■ SASARAN TUGAS ■
A – Tentukan apakah pernyataan (i), (ii), dan (iii) berikut sesuai dengan rilis pers tentang ganti rugi warga Kali Baru. Jawab ya atau tidak untuk masing-masing dan kutip kata-kata penentunya persis dari rilis pers itu. (i) Tim penaksir menawarkan ganti kerugian 1,9 juta per meter persegi. (ii) Warga Kali Baru menempati lahan mereka kurang dari 20 tahun. (iii) Sebagian uang ganti rugi sudah dititipkan ke Pengadilan Negeri Jakarta Utara.
B – Teruskan rilis pers tentang ganti rugi warga Kali Baru, mulai setelah kalimat terakhirnya.

RILIS PERS
No.1037 /SK/LBH/IX/2014
Ganti Rugi Tidak Adil: Warga Kali Baru Tuntut Jokowi Berikan Keadilan
LBH Jakarta, 3 September 2014 – Warga Kali Baru Tanjung Priok Jakarta Utara menolak ganti rugi pembebasan lahan milik mereka untuk pembangunan Tol Tanjung Priok karena dinilai tidak adil. Menurut Mindo, pemilik bidang lahan di Kali baru, nilai ganti kerugian yang ditawarkan tim penaksir, yakni 1,9 juta per meter persegi tak manusiawi dan tidak sesuai dengan kondisi saat ini. Warga memilih bertahan meskipun uang ganti rugi sebagian lahan telah dititipkan Pemerintah DKI Jakarta kepada Pengadilan Negeri Jakarta Utara.
Warga Kali Baru adalah warga yang telah menempati lahan lebih dari 30 tahun secara sah menurut hukum. Warga memiliki dokumen-dokumen yang lengkap dan pengakuan dari pejabat setempat. Sebenarnya warga merasa berat untuk merelakan rumah mereka dan pindah ke tempat lain. “ Selama ini saya hidup nyaman di rumah ini meskipun kecil. Rumah kami terletak di lokasi strategis sehingga kami bisa usaha kecil-kecilan untuk menghidupi keluarga” ujar Rohilah salah satu dari warga. Meskipun demikian, warga rela rumahnya dibebaskan demi mendukung program Jakarta Baru Jokowi Ahok.
Akibat dari ganti kerugian yang tidak setimpal tersebut, banyak warga yang saat ini kebingungan untuk mencari tempat tinggal pengganti yang layak. Warga juga merasa miris karena untuk proyek yang sama ganti kerugian untuk warga Koja ditetapkan Rp. 12.000.000/m2. Berdasarkan putusan Pengadilan Negeri Jakarta Utara beberapa waktu lalu, besaran tersebut bahkan meningkat menjadi Rp 35.000.000/m2. Jika dihitung, ganti kerugian antara warga Kali Baru dan Koja terpaut jauh sebesar 18,4 kali lipat. Ganti kerugian yang sangat rendah tersebut sangat merugikan warga Kalibaru yang masih tergolong tidak mampu.

■ DATA YANG DIBERIKAN ■
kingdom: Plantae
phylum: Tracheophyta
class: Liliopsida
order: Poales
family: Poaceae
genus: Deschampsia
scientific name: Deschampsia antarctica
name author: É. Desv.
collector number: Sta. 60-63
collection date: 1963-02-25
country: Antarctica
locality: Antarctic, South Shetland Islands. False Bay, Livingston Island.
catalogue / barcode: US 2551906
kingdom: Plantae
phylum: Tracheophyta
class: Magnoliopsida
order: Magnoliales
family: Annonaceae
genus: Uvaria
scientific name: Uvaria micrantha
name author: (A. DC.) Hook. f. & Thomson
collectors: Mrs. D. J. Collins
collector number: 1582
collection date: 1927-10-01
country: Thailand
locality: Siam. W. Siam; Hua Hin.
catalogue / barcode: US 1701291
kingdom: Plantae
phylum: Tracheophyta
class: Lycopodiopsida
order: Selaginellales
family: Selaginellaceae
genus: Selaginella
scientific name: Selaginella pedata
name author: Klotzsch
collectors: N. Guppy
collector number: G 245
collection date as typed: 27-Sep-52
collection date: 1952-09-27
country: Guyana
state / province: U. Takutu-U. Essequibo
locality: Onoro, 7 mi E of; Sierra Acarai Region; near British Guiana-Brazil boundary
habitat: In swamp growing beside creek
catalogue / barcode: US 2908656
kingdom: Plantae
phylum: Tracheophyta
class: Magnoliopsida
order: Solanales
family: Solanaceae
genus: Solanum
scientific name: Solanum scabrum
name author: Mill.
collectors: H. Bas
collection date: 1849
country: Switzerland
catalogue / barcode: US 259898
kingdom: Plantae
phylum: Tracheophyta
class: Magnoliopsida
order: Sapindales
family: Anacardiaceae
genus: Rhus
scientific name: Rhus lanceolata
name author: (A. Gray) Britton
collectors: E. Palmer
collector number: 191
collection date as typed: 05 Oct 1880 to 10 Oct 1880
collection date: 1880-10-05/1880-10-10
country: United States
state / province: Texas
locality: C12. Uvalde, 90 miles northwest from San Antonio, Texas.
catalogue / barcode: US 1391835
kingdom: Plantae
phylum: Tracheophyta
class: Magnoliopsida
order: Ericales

■ HASIL PER TUGAS ■
A –
(i) Ya: "nilai ganti kerugian yang ditawarkan tim penaksir, yakni 1,9 juta per meter persegi"
(ii) Tidak: "telah menempati lahan lebih dari 30 tahun secara sah menurut hukum"
(iii) Ya: "uang ganti rugi sebagian lahan telah dititipkan Pemerintah DKI Jakarta kepada Pengadilan Negeri Jakarta Utara"

B –
Saat ini warga masih berusaha untuk melakukan mediasi dengan Gubernur DKI Jakarta. Jokowi sendiri berkomitmen agar warga dapat menyelesaikan permasalahan ini secara kekeluargaan dan mendorong pembicaraan tulus sebelum terjadinya penggusuran. Namun sangat disayangkan di tengah-tengah proses tersebut pada tanggal 29 Agustus 2014 melalui surat 1838/0.76.98, Suku Dinas Pengawasan dan Penertiban Bangunan justu mengirimkan surat peringatan yang ditandatangani oleh Kepala Suku Dinas Pengawasan dan Penertiban Bangunan Jakarta Utara Bambang Sudjimanto, MT kepada warga agar dalam jangka waktu paling lama 3 (tiga) × 24 jam untuk segera membongkar sendiri bangunannya. Surat ini bahkan diriingi dengan intimidasi dan ancaman penggusuran paksa. Tidak cukup di situ, sejumlah polisi dan Satpol PP mengultimatum warga untuk segera mengambil kerugian jika tidak akan dilakukan penggusuran paksa 3 September 2014;
LBH Jakarta mendesak agar setiap instansi di bawah Gubernur untuk menaati perundang-undangan yang berlaku. “ Berdasarkan ketentuan UU No. 2 Tahun 2012 Tentang Pengadaan Tanah bagi Pembangunan untuk Kepentingan umum warga berhak mendapatkan ganti kerugian yang layak dan adil, ganti kerugian tersebut harus memperhatikan asas kesejahteraan, kesepakatan dan keberlanjutan sebagaimana diatur pada Pasal 2 dalam peraturan tersebut”. Pemerintah DKI Jakarta juga wajib melakukan pembicaraan yang tulus dan memberikan perlindungan terhadap kepemilikan harta benda warga dan perlindungan dari ketakutan untuk berbuat dan tidak berbuat sesuatu. Kewajiban Pemda DKI ini mutlak sebagaimana amanah konstitusi UUD 1945 Pasal 28G Ayat (1).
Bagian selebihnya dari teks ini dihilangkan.